(Work item)
Answer these questions from the HLA-DR10 text below:
(a) What percentage of DRB1*1001 allele gene products does the DR10 serotype recognize?
(b) Which two cancers are associated with the DRB1*1001 allele?
(c) What locus is listed for HLA-DR10?
Provided passage Start Marker
= HLA-DR10 =

Serotype

major histocompatibility complex, class II, DR10
| Haplotypes groups | DQA*01:DRB1*1001 |
Structure (See HLA-DR)
| Identifiers | alpha *0101 |
| Symbol(s) | HLA-DRA |
| EBI-HLA | DRA*0101 |
| Identifiers | beta 1 *1001 |
| Symbol(s) | HLA-DRB1 |
| EBI-HLA | DRB1*1001 |
Shared data
| Locus | chr.6 6p21.31 |

HLA-DR10 (DR10) is a HLA-DR serotype that recognizes the DRB1*1001 gene product.

==Serology==
DR10 serotype recognition of the DRB1*1001 allele gene product
| DRB1* | DR10 | DR1 | | Sample |
| allele | % | % | % | size (N) |
| 1001 | 90 | 4 | | 894 |

The serological reaction of DR10 is relatively good.

==Disease associations==

===By serotype===
DR10 serotype or cognate alleles are associated with: Lichen planus

===By allele===
DRB1*1001 is associated with ovarian cancer and invasive squamous cell cervical cancer (SCC)

==Extended linkage==
DRB1*1001:DQA1*01:DQB1*05 haplotype: Rheumatoid arthritis The primary involvement appears to be DR10.
Provided passage End Marker
Record extracts Start Marker
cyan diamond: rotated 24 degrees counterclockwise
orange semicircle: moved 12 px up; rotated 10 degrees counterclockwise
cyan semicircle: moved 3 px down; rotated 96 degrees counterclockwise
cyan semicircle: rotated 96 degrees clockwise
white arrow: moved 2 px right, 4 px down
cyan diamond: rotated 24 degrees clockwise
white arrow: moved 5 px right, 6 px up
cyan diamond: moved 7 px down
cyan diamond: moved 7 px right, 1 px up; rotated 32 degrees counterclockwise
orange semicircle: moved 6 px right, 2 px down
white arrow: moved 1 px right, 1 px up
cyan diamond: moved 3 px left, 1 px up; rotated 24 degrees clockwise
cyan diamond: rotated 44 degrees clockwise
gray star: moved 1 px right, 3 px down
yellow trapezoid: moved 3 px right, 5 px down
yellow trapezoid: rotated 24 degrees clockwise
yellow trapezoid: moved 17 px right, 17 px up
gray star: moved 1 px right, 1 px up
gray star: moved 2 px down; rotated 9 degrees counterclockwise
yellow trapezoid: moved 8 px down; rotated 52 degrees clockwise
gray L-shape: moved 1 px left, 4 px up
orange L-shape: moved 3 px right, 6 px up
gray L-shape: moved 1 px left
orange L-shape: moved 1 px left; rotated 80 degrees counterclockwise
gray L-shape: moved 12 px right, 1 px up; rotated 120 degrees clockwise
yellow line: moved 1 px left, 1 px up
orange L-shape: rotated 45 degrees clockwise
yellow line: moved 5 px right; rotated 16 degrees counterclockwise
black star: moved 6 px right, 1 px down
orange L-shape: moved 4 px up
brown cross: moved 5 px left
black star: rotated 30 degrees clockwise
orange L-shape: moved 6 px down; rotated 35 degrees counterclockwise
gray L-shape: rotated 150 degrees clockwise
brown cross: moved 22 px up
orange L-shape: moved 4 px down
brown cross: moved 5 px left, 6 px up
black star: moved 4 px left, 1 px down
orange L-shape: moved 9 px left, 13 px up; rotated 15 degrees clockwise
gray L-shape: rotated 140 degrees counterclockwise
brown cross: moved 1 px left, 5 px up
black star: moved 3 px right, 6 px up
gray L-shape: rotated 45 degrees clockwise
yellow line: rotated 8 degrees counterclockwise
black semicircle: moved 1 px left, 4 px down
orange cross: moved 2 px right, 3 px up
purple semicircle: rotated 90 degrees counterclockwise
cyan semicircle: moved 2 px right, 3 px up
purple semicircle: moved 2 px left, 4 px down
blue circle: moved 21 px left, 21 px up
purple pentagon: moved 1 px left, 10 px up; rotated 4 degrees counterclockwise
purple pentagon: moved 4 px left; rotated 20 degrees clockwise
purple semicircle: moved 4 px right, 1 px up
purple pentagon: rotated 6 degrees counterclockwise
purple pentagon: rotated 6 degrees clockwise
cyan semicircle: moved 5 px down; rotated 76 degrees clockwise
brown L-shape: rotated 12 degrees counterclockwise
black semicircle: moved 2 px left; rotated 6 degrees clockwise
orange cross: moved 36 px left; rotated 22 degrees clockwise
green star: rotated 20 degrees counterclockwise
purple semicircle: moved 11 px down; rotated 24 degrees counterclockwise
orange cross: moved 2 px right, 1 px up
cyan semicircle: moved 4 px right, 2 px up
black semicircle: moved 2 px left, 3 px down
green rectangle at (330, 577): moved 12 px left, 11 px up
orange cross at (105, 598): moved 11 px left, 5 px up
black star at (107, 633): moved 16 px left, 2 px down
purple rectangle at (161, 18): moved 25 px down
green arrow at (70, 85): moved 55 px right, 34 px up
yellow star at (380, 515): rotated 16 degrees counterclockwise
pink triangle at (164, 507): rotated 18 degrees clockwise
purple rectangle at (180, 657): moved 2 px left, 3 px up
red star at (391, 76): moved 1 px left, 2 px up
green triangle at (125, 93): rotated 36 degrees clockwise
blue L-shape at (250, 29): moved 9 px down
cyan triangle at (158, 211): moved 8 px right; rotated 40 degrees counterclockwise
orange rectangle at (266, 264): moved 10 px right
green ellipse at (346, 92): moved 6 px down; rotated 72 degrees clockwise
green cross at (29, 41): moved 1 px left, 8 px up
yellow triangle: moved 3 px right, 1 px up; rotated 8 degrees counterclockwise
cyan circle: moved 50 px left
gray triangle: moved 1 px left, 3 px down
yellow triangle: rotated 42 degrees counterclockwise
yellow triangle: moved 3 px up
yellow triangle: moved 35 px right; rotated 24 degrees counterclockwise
Record extracts End Marker
(Reply to the exercise)
(a) 90 percent
(b) Ovarian cancer and invasive squamous cell cervical cancer (SCC)
(c) Chromosome 6, 6p21.31